By Bomi Park. Chronicle, 2016. 32 pages ISBN 978-1-4521-5472-5 Click to purchase

First published in South Korea in 2012, Bomi Park's debut is a dreamlike picture book that celebrates the wonder of the natural world. 

When an unnamed small girl awakens to the first snowfall of the season, she puts on her boots, coat, scarf and hat and heads outside. Never mind that the sky is still pitch black. That's all part of the sense of wonder we get from the pictures, shown in black, white and shades of gray. The only color initially is the red scarf the little girl wears around her neck, and the red stripe across her knitted mittens. The textured paintings are quiet and subtle and striking. 

With her puppy companion at her side, she begins to roll a snowball. She rolls and rolls, it gets bigger and bigger, and she gets further and further from home. Through a field, past an early morning train, through the dark woods -- there is nothing threatening in her snowy world. Rabbits, a fox, a deer, and even a bear watch her with curiosity, even reverence, as she steadfastly rolls, rolls and rolls. 


An interior spread from First Snow by Bomi Park
By the time she reaches a clearing, her snowball is twice as big as she is and it almost blocks her view of the dozens of other children who've had the same idea. They combine their snowballs to create a village of snowmen, all decked out in the children's hats and scarves. And then the children and the snowmen mysteriously lift off the ground and start to float away.  

But was it all a dream? Or her active imagination at play? The final page showing one tiny snowman in the little girl's back yard suggests that she didn't really roll all that far away from home. Unless, of course, the snowman floated down from the skies...
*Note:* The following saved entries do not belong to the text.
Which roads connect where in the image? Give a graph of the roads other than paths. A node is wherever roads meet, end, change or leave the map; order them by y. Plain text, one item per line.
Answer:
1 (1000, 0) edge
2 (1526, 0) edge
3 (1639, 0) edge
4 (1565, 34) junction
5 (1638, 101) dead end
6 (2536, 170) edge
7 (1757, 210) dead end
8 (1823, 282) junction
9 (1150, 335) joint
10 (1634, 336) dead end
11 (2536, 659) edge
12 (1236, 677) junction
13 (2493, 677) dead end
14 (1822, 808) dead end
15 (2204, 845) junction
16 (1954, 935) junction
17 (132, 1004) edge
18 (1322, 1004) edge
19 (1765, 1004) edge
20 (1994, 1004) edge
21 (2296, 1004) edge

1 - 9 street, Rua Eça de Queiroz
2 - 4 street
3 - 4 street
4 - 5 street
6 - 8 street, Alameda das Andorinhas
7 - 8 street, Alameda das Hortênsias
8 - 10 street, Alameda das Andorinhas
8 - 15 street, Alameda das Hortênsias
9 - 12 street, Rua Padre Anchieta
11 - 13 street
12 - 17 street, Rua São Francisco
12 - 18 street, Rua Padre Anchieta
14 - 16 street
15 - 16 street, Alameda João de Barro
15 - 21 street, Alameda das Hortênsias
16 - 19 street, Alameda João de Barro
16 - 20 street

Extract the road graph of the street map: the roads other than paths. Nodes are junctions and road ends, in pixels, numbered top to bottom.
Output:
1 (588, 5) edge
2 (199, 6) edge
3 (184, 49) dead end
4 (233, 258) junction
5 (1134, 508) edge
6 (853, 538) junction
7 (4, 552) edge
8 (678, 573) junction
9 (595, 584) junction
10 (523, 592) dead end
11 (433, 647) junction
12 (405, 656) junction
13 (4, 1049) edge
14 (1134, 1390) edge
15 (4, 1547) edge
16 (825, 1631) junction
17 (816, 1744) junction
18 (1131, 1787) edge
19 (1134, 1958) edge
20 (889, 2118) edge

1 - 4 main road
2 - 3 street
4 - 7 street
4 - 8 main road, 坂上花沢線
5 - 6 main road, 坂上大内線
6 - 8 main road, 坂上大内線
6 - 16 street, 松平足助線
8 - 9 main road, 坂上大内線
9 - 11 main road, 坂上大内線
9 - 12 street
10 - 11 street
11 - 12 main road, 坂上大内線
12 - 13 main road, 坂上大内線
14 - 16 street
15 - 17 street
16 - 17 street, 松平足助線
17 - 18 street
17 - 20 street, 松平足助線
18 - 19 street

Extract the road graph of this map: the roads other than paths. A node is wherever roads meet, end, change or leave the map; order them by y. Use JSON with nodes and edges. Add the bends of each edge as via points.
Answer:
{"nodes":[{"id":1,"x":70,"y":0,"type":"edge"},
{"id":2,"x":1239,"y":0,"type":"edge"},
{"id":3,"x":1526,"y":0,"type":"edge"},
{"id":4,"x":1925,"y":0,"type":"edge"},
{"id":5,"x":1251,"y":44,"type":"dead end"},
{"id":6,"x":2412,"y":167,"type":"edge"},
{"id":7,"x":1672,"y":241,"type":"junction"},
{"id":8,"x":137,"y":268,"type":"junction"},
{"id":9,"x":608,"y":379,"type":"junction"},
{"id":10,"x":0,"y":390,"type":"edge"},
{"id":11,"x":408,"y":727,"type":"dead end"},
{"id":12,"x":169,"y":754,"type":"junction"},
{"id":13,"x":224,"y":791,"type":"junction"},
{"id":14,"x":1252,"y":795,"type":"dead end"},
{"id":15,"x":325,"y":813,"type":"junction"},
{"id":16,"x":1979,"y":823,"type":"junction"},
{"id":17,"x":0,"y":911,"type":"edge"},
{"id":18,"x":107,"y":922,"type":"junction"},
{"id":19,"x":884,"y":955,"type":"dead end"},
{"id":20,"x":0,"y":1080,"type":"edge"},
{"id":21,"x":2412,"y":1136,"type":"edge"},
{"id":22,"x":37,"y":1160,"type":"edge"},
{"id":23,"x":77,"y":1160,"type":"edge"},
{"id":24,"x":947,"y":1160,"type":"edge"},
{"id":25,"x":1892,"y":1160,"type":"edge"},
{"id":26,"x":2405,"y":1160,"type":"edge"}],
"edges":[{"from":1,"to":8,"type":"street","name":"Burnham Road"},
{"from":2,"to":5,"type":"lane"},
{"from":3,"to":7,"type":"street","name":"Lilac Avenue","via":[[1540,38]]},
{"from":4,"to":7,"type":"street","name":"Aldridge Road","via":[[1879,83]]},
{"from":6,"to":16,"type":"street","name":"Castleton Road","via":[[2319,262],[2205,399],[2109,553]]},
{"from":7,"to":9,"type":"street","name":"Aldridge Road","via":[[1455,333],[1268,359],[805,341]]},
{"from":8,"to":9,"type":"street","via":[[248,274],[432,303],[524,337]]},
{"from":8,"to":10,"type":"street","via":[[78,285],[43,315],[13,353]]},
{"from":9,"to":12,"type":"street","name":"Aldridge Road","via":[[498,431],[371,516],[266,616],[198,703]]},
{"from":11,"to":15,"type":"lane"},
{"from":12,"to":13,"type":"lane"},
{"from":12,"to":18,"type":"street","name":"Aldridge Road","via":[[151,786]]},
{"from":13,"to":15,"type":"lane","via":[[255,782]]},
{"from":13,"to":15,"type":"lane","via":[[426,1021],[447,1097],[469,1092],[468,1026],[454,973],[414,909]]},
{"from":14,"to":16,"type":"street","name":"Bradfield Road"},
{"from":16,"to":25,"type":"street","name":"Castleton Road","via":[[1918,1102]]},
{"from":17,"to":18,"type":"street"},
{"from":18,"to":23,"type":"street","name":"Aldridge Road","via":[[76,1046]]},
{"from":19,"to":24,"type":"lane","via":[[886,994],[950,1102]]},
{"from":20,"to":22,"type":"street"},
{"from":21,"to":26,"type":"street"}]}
Bomi Park is an amazing new (at least to the U.S.) talent, and I hope this will be the first of many picture books we'll see from her. Kudos to Chronicle for finding and publishing this gem of a book, and for making it possible for a small girl in South Korea to roll her snowball all the way to the United States.

Reviewed by KT Horning

2 comments:

Helen Frost said...

This looks beautiful.
Thank you all for all your reviews this month!

Sarah said...

I just asked a friend in Korea to buy the original (in Korean) for me. I can't wait to read it with my daughter. Thank you for highlighting it!